I had a frustrating problem with the TI Sitara AM335x at work that first cropped up as non-working wl12xx WiFi on kernels newer than 3.12 (incidentally, 3.12 is the last kernel on which TI “supports” the wl12xx, they are now telling customers to use wl18xx, though in this case it will not make a difference).

I hooked up the platform data glue for the wlcore SDIO module in the new way introduced in 3.13 – add your board to the table in arch/arm/mach-omap2/pdata-quirks.c and have your routine call legacy_init_wl12xx() with the appropriate clock and IRQ pin setting. See, for example, the omap3_evm_legacy_init() routine. With that and the right information in our device tree (DTS) file, the wlcore driver found our card and began to initialize it.

Unfortunately SDIO then stalled, and it did so on its first attempt to use DMA – turning on CONFIG_MMC_DEBUG showed that CMD52 worked fine (single register accesses) but then it came time to use CMD53 to perform a block transfer and this never returned because the DMA callback never triggered.

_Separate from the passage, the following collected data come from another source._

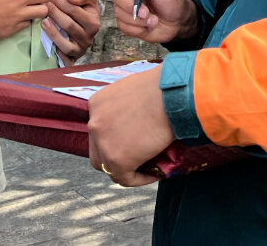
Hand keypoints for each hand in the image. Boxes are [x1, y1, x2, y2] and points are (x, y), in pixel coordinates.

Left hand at [42, 0, 100, 62]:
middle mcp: (88, 38)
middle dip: (55, 14)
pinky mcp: (72, 59)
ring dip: (53, 33)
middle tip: (44, 4)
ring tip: (43, 21)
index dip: (62, 2)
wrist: (84, 27)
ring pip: (66, 45)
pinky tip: (46, 41)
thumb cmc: (84, 10)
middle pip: (69, 26)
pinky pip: (63, 59)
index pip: (75, 12)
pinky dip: (55, 51)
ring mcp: (80, 50)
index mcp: (93, 23)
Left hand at [88, 68, 173, 186]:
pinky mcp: (118, 160)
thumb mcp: (135, 91)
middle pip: (98, 149)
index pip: (100, 129)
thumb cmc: (163, 88)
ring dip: (125, 169)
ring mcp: (103, 142)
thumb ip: (128, 106)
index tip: (134, 141)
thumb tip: (139, 119)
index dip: (115, 138)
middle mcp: (94, 123)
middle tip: (136, 156)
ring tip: (146, 168)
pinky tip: (155, 174)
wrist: (172, 95)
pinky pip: (125, 178)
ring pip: (108, 166)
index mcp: (97, 103)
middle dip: (114, 155)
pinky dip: (140, 179)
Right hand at [109, 0, 195, 44]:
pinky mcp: (125, 21)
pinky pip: (123, 26)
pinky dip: (138, 28)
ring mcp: (124, 6)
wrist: (177, 22)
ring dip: (139, 20)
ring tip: (152, 19)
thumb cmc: (172, 1)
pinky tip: (148, 25)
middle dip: (132, 6)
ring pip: (118, 12)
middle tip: (147, 11)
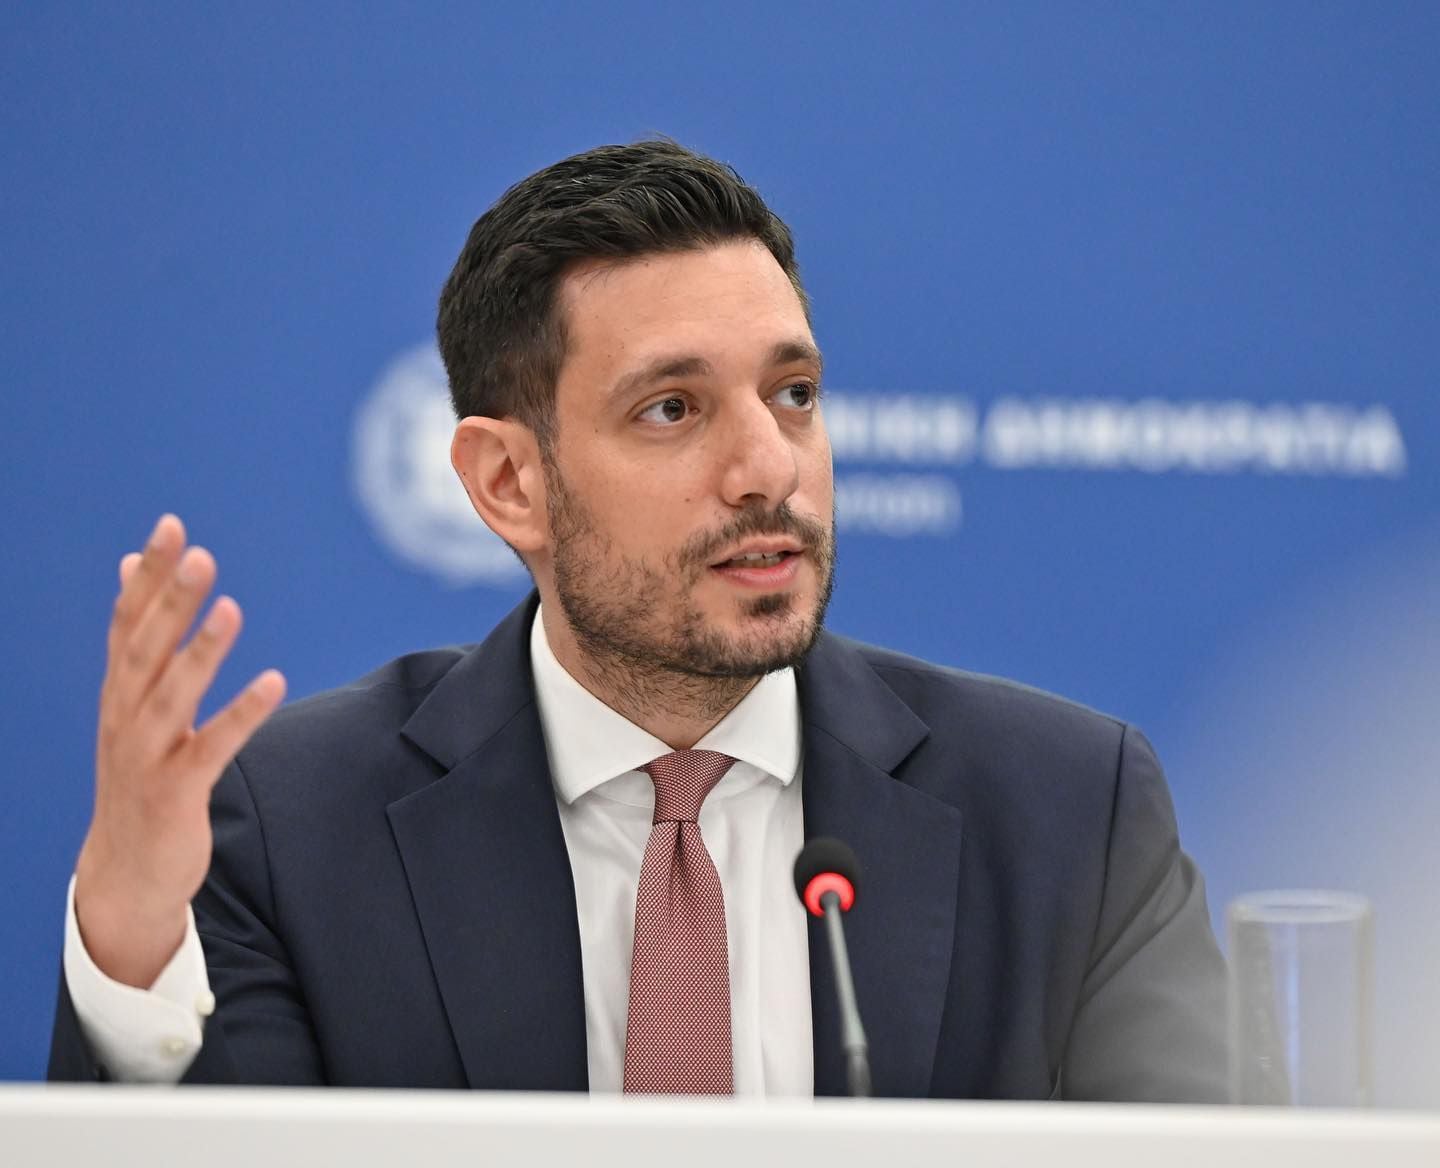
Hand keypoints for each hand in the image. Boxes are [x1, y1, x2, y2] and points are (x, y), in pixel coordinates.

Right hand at [74, 515, 285, 987]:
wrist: (126, 871)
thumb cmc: (139, 774)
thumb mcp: (131, 704)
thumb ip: (137, 638)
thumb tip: (129, 569)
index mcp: (118, 691)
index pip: (128, 621)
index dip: (147, 575)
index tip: (169, 525)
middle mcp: (124, 716)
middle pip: (145, 648)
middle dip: (170, 600)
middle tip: (197, 553)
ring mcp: (145, 755)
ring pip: (172, 695)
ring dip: (201, 651)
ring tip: (231, 608)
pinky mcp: (175, 791)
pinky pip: (211, 747)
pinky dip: (241, 714)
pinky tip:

As it turned out our board places the WiFi interface on the MMC2 bus (the third controller on Sitara, called mmc3 in Device Tree as they are numbered starting with 1 rather than 0). mmc1 and mmc2 have direct DMA channels but mmc3 requires the use of a cross-bar or “xbar” switch. In our case we mapped Event 1 and Event 2 to channels 12 and 13 like this:

&edma {
        ti,edma-xbar-event-map = <1 12
                                  2 13>;
};

The DMA linkage in &mmc3 then looks like:

dmas = <&edma 12
        &edma 13>;
dma-names = "tx", "rx";

The code responsible for looking at ti,edma-xbar-event-map and actually configuring these mappings is found in arch/arm/common/edma.c and this is where I finally found a problem. The function edma_of_read_u32_to_s16_array() is supposed to read out the device tree data and it does so in the 3.12 kernel, terminating the entries with a -1 to indicate the end of the list. In 3.13 someone cleaned up this admittedly sloppy-looking routine and unfortunately terminated the list at the zeroeth entry unconditionally.

The solution is as simple as replacing the implementation of edma_of_read_u32_to_s16_array() with the one from the 3.12 kernel. However I noticed that the (at the time of writing this) in-development 3.16 kernel contains a more thorough and cleaner fix by Thomas Gleixner so users of 3.16 and beyond will not have to worry about this.

In the end we have wl12xx (or wl18xx for that matter) WiFi working on 3.13 through 3.15 kernels now, and it should continue to work beyond that as well.